Image intensifier devices multiply the amount of incident light they receive and provide an increase in light output, which can be supplied either to a camera or directly to the eyes of a viewer. These devices are particularly useful for providing images from dark regions and have both industrial and military applications. For example, image intensifiers are used in night vision goggles for enhancing the night vision of aviators and other military personnel performing covert operations. They are employed in security cameras and in medical instruments to help alleviate conditions such as retinitis pigmentosis (night blindness). Such an image intensifier device is exemplified by U.S. Pat. No. 5,084,780 entitled TELESCOPIC SIGHT FOR DAY/NIGHT VIEWING by Earl N. Phillips issued on Jan. 28, 1992 and assigned to ITT Corporation the assignee herein.
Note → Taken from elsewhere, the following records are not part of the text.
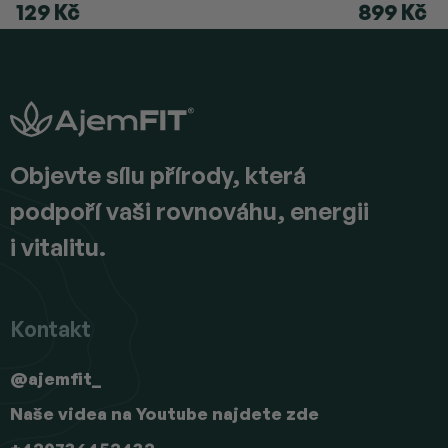
129 Kč
899 Kč
Z
á
p
a
t
í
Objevte sílu přírody, která
podpoří vaši rovnováhu, energii
i vitalitu.
Kontakt
@ajemfit_
Naše videa na Youtube najdete zde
Image intensifiers include three main components, namely a photocathode, a phosphor screen and a microchannel plate (MCP) positioned between the screen and the photocathode. The MCP is a thin glass plate having an array of microscopic holes through it. Each hole is capable of acting as a channel-type secondary emission electron amplifier. The cathode detects a light image and changes the light image into an electron image. The MCP amplifies the electron image and the screen changes the electron image back to an light image. Gains up to several thousand can be achieved when the microchannel plate is placed in the plane of an electron image in the intensifier tube. Since each channel in an MCP operates nearly independently of all the others, a bright point source of light will saturate a few channels but will not spread out over adjacent areas. This characteristic of "local saturation" makes tubes more immune to blooming at bright areas.
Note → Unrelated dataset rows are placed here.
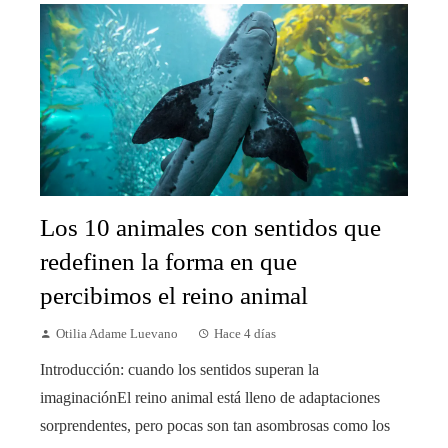
Los 10 animales con sentidos que
redefinen la forma en que
percibimos el reino animal
Otilia Adame Luevano
Hace 4 días
Introducción: cuando los sentidos superan la
imaginaciónEl reino animal está lleno de adaptaciones
sorprendentes, pero pocas son tan asombrosas como los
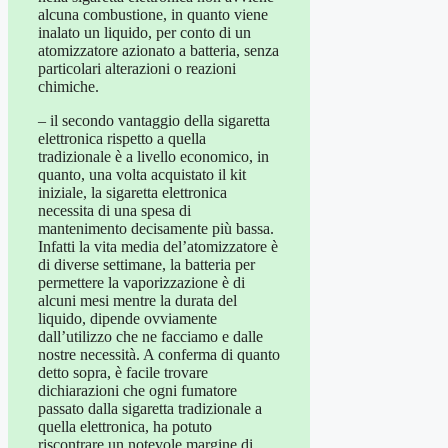
alcuna combustione, in quanto viene
inalato un liquido, per conto di un
atomizzatore azionato a batteria, senza
particolari alterazioni o reazioni
chimiche.
– il secondo vantaggio della sigaretta
elettronica rispetto a quella
tradizionale è a livello economico, in
quanto, una volta acquistato il kit
iniziale, la sigaretta elettronica
necessita di una spesa di
mantenimento decisamente più bassa.
Infatti la vita media del’atomizzatore è
di diverse settimane, la batteria per
permettere la vaporizzazione è di
alcuni mesi mentre la durata del
liquido, dipende ovviamente
dall’utilizzo che ne facciamo e dalle
nostre necessità. A conferma di quanto
detto sopra, è facile trovare
dichiarazioni che ogni fumatore
passato dalla sigaretta tradizionale a
quella elettronica, ha potuto
riscontrare un notevole margine di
When an image intensifier tube without EMI protection is operated in an electromagnetic field, such as in the vicinity of an operating high power radio or radar transmitter, the image intensifier suffers degradation in performance. The output often goes black or very bright, or some point in between, depending on the design of the power supply. Increased brightness is distracting and in extreme situations may cause the user to lose all contrast, producing a blank viewing screen. Thus, image intensifier tubes conventionally employ a housing assembly for protection from electromagnetic interference as well as from environmental conditions. For an example of prior art devices employing EMI protective housing assemblies and methods of making, reference is made to U.S. Pat. No. 4,924,080, issued to Joseph N. Caserta et al., on May 8, 1990, entitled ELECTROMAGNETIC INTERFERENCE PROTECTION FOR IMAGE INTENSIFIER TUBE, and assigned to ITT Corporation, the assignee herein.
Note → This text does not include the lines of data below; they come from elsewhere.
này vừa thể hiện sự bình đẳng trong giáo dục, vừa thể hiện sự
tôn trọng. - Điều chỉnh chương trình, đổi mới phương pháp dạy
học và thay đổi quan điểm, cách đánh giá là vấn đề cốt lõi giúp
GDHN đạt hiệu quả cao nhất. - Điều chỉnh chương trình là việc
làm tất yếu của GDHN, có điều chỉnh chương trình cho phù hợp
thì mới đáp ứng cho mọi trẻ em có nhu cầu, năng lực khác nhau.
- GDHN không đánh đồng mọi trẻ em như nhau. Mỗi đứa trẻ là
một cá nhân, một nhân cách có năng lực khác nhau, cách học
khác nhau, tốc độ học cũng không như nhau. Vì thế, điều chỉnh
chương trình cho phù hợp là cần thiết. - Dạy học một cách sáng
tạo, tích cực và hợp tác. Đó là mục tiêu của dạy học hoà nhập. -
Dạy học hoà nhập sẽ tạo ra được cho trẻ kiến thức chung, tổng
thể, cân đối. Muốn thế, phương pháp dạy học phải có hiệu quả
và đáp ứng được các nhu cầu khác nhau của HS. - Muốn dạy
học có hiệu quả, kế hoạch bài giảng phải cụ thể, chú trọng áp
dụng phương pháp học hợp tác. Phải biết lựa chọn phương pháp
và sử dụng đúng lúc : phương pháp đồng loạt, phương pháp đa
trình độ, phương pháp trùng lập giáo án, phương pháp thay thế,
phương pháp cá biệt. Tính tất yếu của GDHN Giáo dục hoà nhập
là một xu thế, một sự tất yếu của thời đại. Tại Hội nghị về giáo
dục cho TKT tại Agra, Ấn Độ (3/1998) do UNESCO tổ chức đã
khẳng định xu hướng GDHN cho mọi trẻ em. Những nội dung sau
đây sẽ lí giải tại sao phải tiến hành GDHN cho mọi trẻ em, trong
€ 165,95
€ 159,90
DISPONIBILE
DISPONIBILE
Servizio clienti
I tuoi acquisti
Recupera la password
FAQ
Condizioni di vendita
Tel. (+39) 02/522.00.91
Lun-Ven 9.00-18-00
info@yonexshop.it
In the prior art, the housing assemblies for image intensifier tubes which provided EMI protection consisted of a non-conductive (generally plastic) tube which was coated on the exterior surface with a conductive material such as silver, copper, or aluminum to provide good protective shielding. The tube contained an opening for a contact sub-assembly which included a separate positive contact (often gold plated brass) with four ceramic chip capacitors soldered to the edges to filter the image intensifier tube's power supply and short the EMI through the capacitors. This sub-assembly was then soldered to the plated plastic housing. However, significant problems exist with this apparatus and method for providing EMI protection. First, prior to the housing being plated, a chemical masking is painted onto certain areas of the tube in order to prevent adherence of plating to those areas which must remain electrically separated or insulated. The chemical masking used to prevent plating in certain areas can often react with the potting used to secure the image intensifier within the housing so as not to allow a full cure (wet potting), thereby permitting movement of the device within the housing and potential optical misalignment. Furthermore, the use of the complex chemical masking regularly results in electrical failures or shorts due to plating in areas that need to be electrically separated, resulting in both lower yields from housing suppliers and greater rejects at the assembly area. Moreover, the use of a separate positive contact allows for variation in the height of the contact off of the surface of the housing. This is a critical interface dimension, requiring strict control and supervision during the manual assembly process. The use of the separate contact thus requires a complex and time consuming assembly operation by a highly skilled operator in order to achieve proper mounting of the contact. Finally, the use of a gold plated contact to act as a positive contact area coupled with the complex chemical masking process and manual assembly results in high manufacturing costs.
Accordingly, a need exists for a method which allows the housing to be plated without the need for a chemical masking process. Moreover, eliminating the separate gold-plated positive contact and its intricate assembly within the housing to reduce costs and increase manufacturing efficiency is highly desirable.